THE BSO’s Living Tradition series paid homage to Walton and Vaughan Williams, both of whom conducted their own works with our orchestra.

Lawrence Power’s performance of Walton’s Viola Concerto conveyed all of its contemplative nature with faster episodes infused with a hint of jazz.

The exuberance of the central movement engaged soloist and orchestra in virtuosic exchanges and the finale’s jaunty rhythms and tensions faded into silence, leaving just the memory of a brilliant violist.

Adding yet another milestone to the BSO’s roster of composer-conductors, James MacMillan directed two of his own works.

Three Interludes from his opera The Sacrifice (a Welsh West Side Story) has genuine lyrical strength with percussive power and talkative tensions. This is a work that should enjoy similar popularity to Britten’s Four Sea Interludes.

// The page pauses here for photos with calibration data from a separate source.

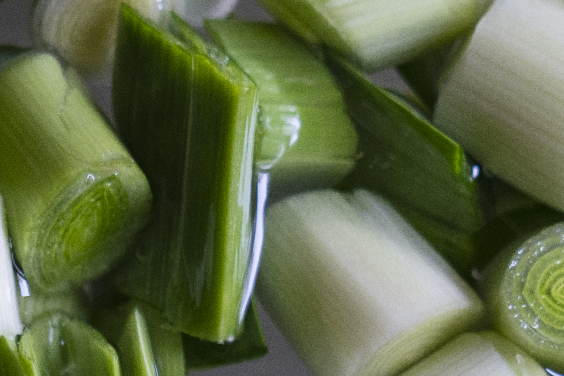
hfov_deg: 13.2
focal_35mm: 155
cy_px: 567
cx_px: 152
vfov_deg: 8.7
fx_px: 2429
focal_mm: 41
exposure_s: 1/50
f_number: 4
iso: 640
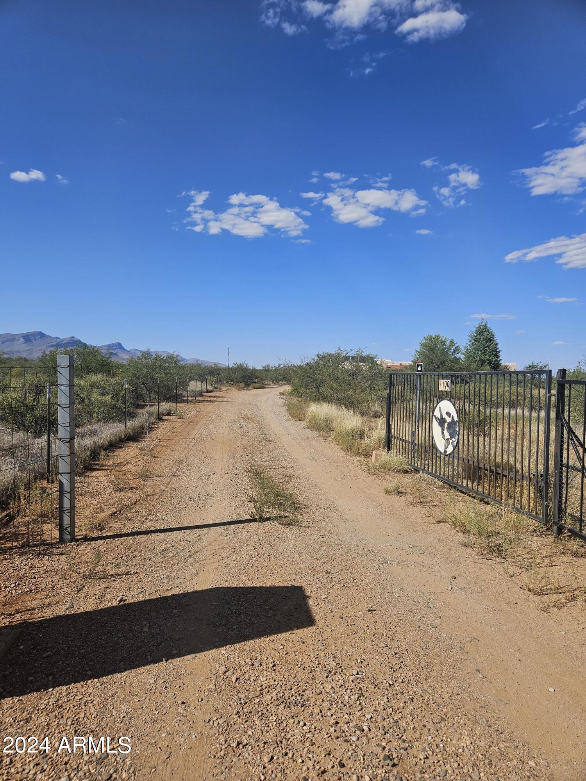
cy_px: 390
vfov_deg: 73.9
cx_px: 293
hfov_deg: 58.9
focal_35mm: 23
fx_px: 519
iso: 25
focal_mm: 5.4
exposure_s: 1/2843
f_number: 1.8
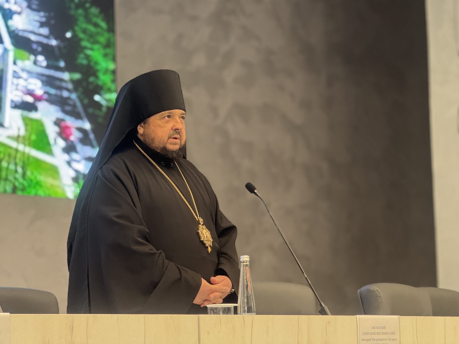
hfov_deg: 16.4
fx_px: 1591
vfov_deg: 12.3
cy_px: 172
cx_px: 230
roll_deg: +1.0
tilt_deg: +6.7
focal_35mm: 120
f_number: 2.8
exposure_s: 1/40
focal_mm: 15.66
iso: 500
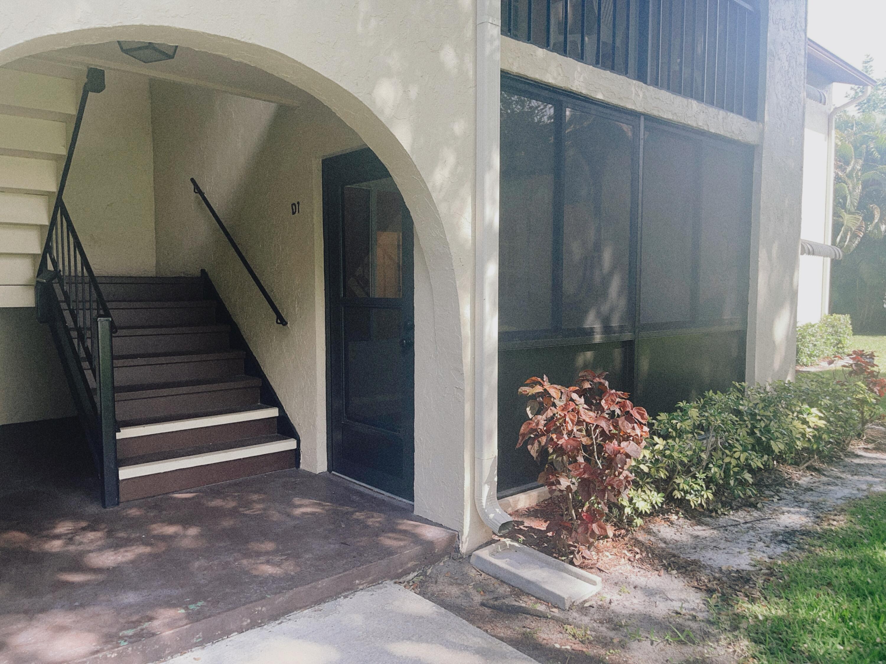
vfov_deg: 53.1
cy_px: 332
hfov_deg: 67.3
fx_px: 665
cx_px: 443
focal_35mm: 26
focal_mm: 5.1
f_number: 1.6
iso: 32
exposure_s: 1/258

Pulchritude in Vaughan Williams’ Fantasia on a Theme of Thomas Tallis with MacMillan conjuring passionate, richly focussed strings.

Paced for a cathedral acoustic but in lieu of that benefit, the subtle nuancing and magical delicacy was breathtaking.

Persecution, literally breathtaking, in MacMillan’s The Confession of Isobel Gowdie had the BSO rising to the boil in the excruciating musical cauldron of injustice.

Man’s predilection for extremist viewpoints and their incomprehensible consequences found a new, awesome outlet in a tsunami of sound.